US Judge Decides that Google Has Broken Anti-Trust Laws

Google SEO

US Judge Decides that Google Has Broken Anti-Trust Laws

Google SEO

A U.S. judge recently decides that Google broke antitrust laws by spending billions to create an illegal monopoly and become the world’s main search engine. This is the first major victory for federal authorities against Big Tech’s control of the market.

This ruling supports U.S. antitrust officials who are targeting Big Tech companies, a sector criticized by many.

“Google is a monopolist and has acted to keep its monopoly,” wrote U.S. District Judge Amit Mehta in Washington, D.C. Google controls about 90% of the online search market and 95% of smartphone searches.

The next phase, which includes deciding on solutions, could be long and followed by appeals, possibly reaching the U.S. Supreme Court. The legal process could continue into next year or even 2026.

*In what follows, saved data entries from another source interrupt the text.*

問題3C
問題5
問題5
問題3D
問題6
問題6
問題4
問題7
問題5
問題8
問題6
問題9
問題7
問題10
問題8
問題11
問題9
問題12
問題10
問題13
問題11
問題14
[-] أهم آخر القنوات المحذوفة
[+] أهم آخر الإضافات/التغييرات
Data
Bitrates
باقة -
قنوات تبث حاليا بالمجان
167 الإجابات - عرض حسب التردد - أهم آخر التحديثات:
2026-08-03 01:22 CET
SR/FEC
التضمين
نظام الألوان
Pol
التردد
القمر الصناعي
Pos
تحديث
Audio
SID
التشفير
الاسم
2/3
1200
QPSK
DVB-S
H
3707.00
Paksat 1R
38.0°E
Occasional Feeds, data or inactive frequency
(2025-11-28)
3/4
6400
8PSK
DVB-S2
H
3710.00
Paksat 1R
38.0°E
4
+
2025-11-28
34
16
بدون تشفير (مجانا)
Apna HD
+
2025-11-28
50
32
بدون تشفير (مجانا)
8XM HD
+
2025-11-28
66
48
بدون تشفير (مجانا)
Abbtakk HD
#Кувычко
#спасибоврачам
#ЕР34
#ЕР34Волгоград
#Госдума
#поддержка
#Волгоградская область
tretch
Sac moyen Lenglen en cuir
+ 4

Alphabet’s shares fell 4.5% on Monday amid a general drop in tech shares due to recession fears. Google advertising made up 77% of Alphabet’s total sales in 2023.

Alphabet plans to appeal the ruling. “This decision acknowledges that Google offers the best search engine but says we shouldn’t make it easily available,” Google said in a statement.

U.S. Attorney General Merrick Garland called the ruling “a historic win for the American people,” stating that “no company, no matter how large or influential, is above the law.”

White House press secretary Karine Jean-Pierre said the ruling is “a victory for the American people,” emphasizing that “Americans deserve an internet that is free, fair, and open for competition.”

Judge Mehta noted that Google paid $26.3 billion in 2021 to ensure its search engine remains the default on smartphones and browsers, keeping its market dominance.

“Being the default is very valuable,” Mehta wrote. “Even if a new company had a good search engine, it could only compete if it could pay billions to partners to cover any revenue losses from switching.”

He added, “Google knows that losing defaults would hurt its profits significantly. For example, losing the Safari default would mean a big drop in searches and billions in lost revenue.”

This ruling is the first major decision in a series of cases against Big Tech monopolies. The case, filed by the Trump administration, was heard by a judge last year.

“A forced breakup of Google’s search business would cut off Alphabet’s biggest source of revenue. Even losing the ability to make exclusive default deals could hurt Google,” said Emarketer senior analyst Evelyn Mitchell-Wolf, noting that a long legal process would delay any immediate changes for consumers.

In the past four years, federal antitrust regulators have also sued Meta Platforms, Amazon.com, and Apple, accusing them of maintaining illegal monopolies. These cases began under former President Donald Trump.

Senator Amy Klobuchar, a Democrat who leads the Senate Judiciary Committee’s antitrust subcommittee, said the case’s continuation through different administrations shows strong bipartisan support for antitrust enforcement.

“It’s a huge win for the American people that antitrust enforcement is strong when it comes to competition,” she said. “Google is a rampant monopolist.”

When it was filed in 2020, the Google search case was the first time in a generation that the U.S. government accused a major corporation of an illegal monopoly. Microsoft settled with the Justice Department in 2004 over claims that it forced its Internet Explorer web browser on Windows users.

While this verdict has not direct impact to the SEO and Google Ads industries imminently, it’s very likely that things will shake up in SEO and Google Ads in the foreseeable future.